*** Page text Section Begins ***

Product Feature: Deep Root Silva Cells
The primary challenge of growing trees in an urban environment is the soil. Trees thrive in lightly compacted soil that provides their root systems with ready access to water and nutrients. However, due to the requirements of an urban environment soil is typically heavily compacted. This provides structures with greater stability, but can stunt the growth of trees.
Additionally, as roots grow in compact soil under sidewalks and other urban fixtures they’ll eventually displace the soil causing buckling. You’ve probably seen your fair share of old buckled sidewalks around trees from just this problem. We recently faced this challenge with a client in Washington, DC and the solution we turned to was a soil containment system called Silva Cell developed by DeepRoot Green Infrastructure who have been producing urban landscape products since 1976.
What is Silva Cell
Silva Cell is a flexible and modular soil containment system designed to provide trees with the lightly compacted soil they need without compromising the stability of surrounding urban structures. It acts as a suspended pavement system, transferring the load from structures such as sidewalks down to compacted soil and creating a grid structure between the two where lightly compacted soil can rest.

*** Page text Section Ends ***
*** Data shown Section Begins ***

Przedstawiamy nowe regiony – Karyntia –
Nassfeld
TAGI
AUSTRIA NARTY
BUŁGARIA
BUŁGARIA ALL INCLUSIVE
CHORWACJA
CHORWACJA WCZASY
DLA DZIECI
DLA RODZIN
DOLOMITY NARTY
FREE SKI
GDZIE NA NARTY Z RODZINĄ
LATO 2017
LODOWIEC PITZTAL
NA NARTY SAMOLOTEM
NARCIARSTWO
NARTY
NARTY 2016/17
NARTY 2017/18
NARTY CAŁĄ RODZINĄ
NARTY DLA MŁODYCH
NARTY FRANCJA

*** Data shown Section Ends ***

What to work on:
- A) From the Silva Cell product feature, quote the passage that begins with the words containing "Product Feature: Deep" and ends with "growth of trees.".
- B) Decide whether each statement agrees with the Silva Cell product feature: (i) DeepRoot Green Infrastructure has been making urban landscape products since 1976; (ii) trees thrive in heavily compacted soil; (iii) Silva Cell transfers the load from sidewalks down to compacted soil. Answer yes or no for each, quoting the words that settle it.
Rely only on the Silva Cell product feature.

Solution set:
- A)
Product Feature: Deep Root Silva Cells
The primary challenge of growing trees in an urban environment is the soil. Trees thrive in lightly compacted soil that provides their root systems with ready access to water and nutrients. However, due to the requirements of an urban environment soil is typically heavily compacted. This provides structures with greater stability, but can stunt the growth of trees.

- B)
(i) Yes: "who have been producing urban landscape products since 1976"
(ii) No: "Trees thrive in lightly compacted soil"
(iii) Yes: "transferring the load from structures such as sidewalks down to compacted soil"